I’m thinking about scary things today, of course, and I wanted to muse a bit about frightening films versus frightening books. I’m not sure if anyone else is like this, but I find that I’m completely unable to watch scary films. I have zero tolerance for them. One of the best photographs of me as a child is one that was taken during my first viewing of the movie ‘Jaws’ – I’m basically clutching a pillow to my chest and peering over the top of it, regarding the television with an expression of pure terror. ‘Jaws’ is a film I consider to be scary, but it’s not a ‘horror’ film, as such; when we get into the territory of horror, I just can’t do it. You might remember a few weeks back I mentioned that I’d watched ‘The Woman in Black’ and almost lost my life in the process – all this, despite the fact it’s generally considered a film so un-scary as to be funny. Even my mother, who normally shrieks at shadows, laughed her way through ‘TWIB’. I, however, could not sleep afterwards, and had to leave my bedroom lights on all night, much to the amusement of my family. I’ve seen ‘The Exorcist’ because a friend basically forced me to, and I watched ‘Poltergeist’ when I was younger before I really knew what I was getting myself in for. However, that’s about it for classic horror movies. I particularly can’t handle anything that involves possession, or demons, or monstrous psychopaths (Freddie Krueger, for instance), and I also can’t cope with anything that involves young children coming to harm. (Now that I think about it, I’ve also seen ‘The Others’, which nearly made me lose my mind because the little boy in it looks just like my brother did when he was young, so I can’t help but feel the movie is about my brother – yes, I’m weird).

Well, my brother was a bit less pale and strange-looking, but the general outline is similar.
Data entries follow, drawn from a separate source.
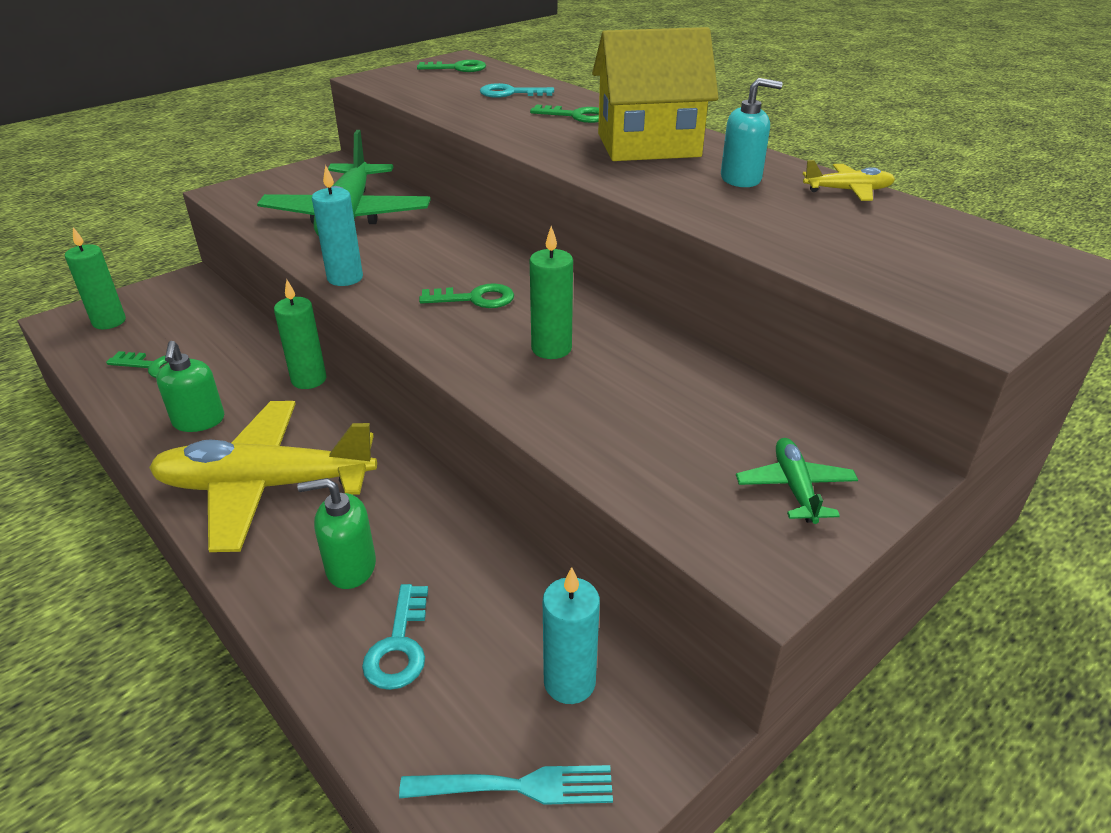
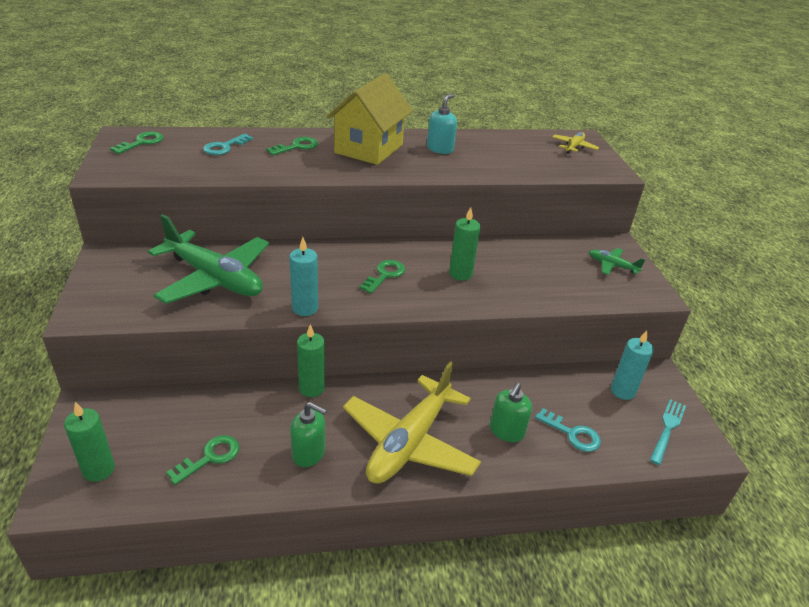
camera: 60 degrees left, 0 degrees up
(848, 191) = (480, 137): yellow plane -> yellow plane (574, 147)

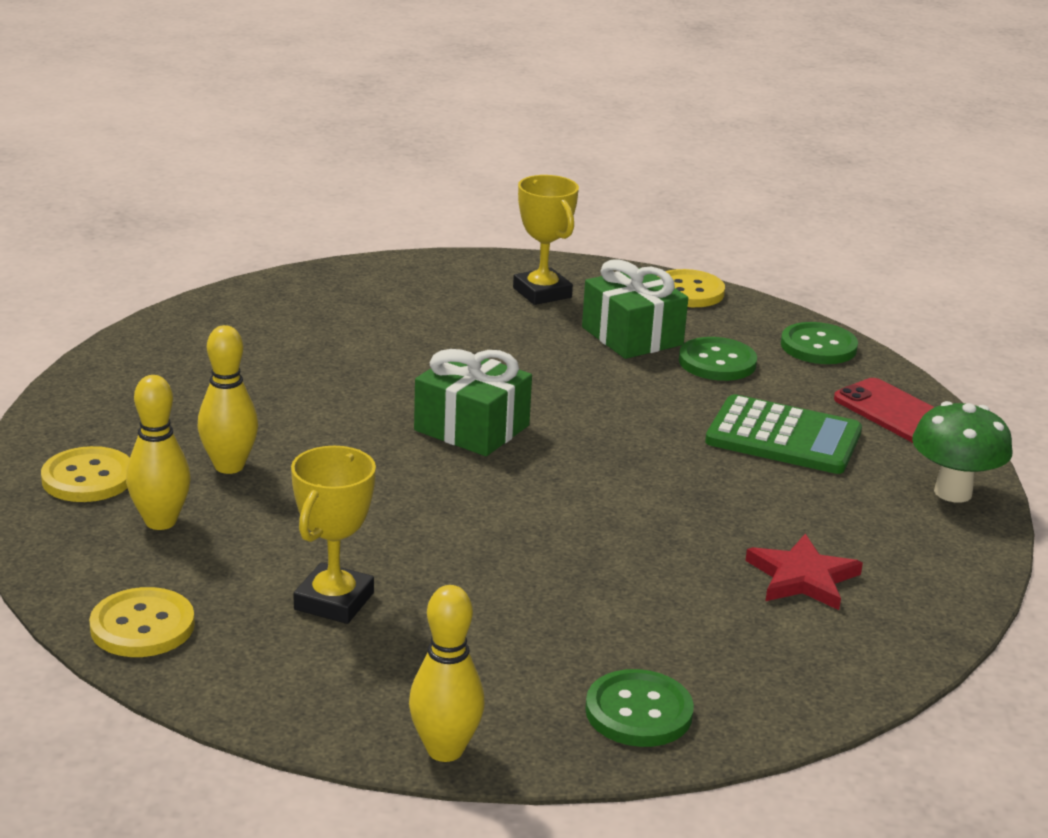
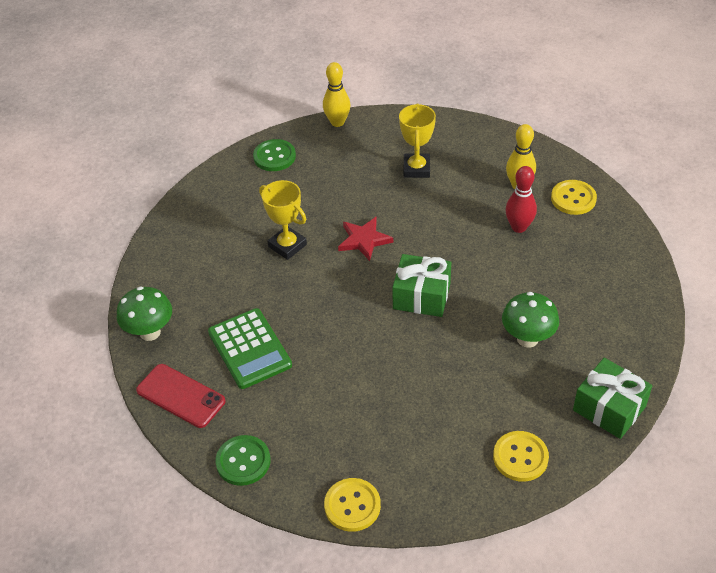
camera: 165 degrees right, 20 degrees up
(142, 626) = (479, 135): yellow button -> yellow button (520, 457)
(229, 466) = (519, 227): yellow bowling pin -> red bowling pin
(351, 354) = (527, 339): none -> green mushroom
(542, 293) = (453, 460): yellow trophy -> yellow trophy (287, 246)
(632, 336) = (370, 426): green gift -> green gift (609, 408)
(717, 362) = (306, 415): green button -> none
(783, 437) = (249, 349): green calculator -> green calculator turned 120 degrees counterclockwise
(802, 577) = (222, 245): red star -> red star (364, 240)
Anyway.

However, when it comes to scary books, I’m a different animal altogether. Scary books, I can usually handle. I’ve read all of John Connolly’s novels, which are pretty spooky, and feature not only murder but also a lot of supernatural goings-on, including ghosts and fallen angels and the lot. I can read Stephen King, but I can’t watch adaptations of his work. The book I’m currently reading, ‘Kraken’, is full of scary bits, which I have no problem with. If I even wanted to get picky about it, one of my favourite books is Henry James’ ‘The Turn of the Screw’, which is similar to ‘The Others’ in so many ways; I love the book, but can’t handle the film. I’m wondering why this is, and I think the secret lies in control. I feel, when reading a scary book, that I’m in control of the images being created in my mind – I can make them as scary as I’m able for, and if I want to, I can focus on something in the background of the scene instead. I also know I can close the book and walk away at any stage. I’m not completely sure about this logic, though, because usually when a person reads, the mental images are more intense, because they’re so extremely personal. Hmm.

It’s a puzzle, and no mistake. Has anyone else experienced this? Is there a secret trick to being able to watch frightening films that I’ve just never been exposed to?

Happy Hallowe’en – have a wonderful day, whether you’re trick or treating, or doling out the tricks and treats. And stay safe out there!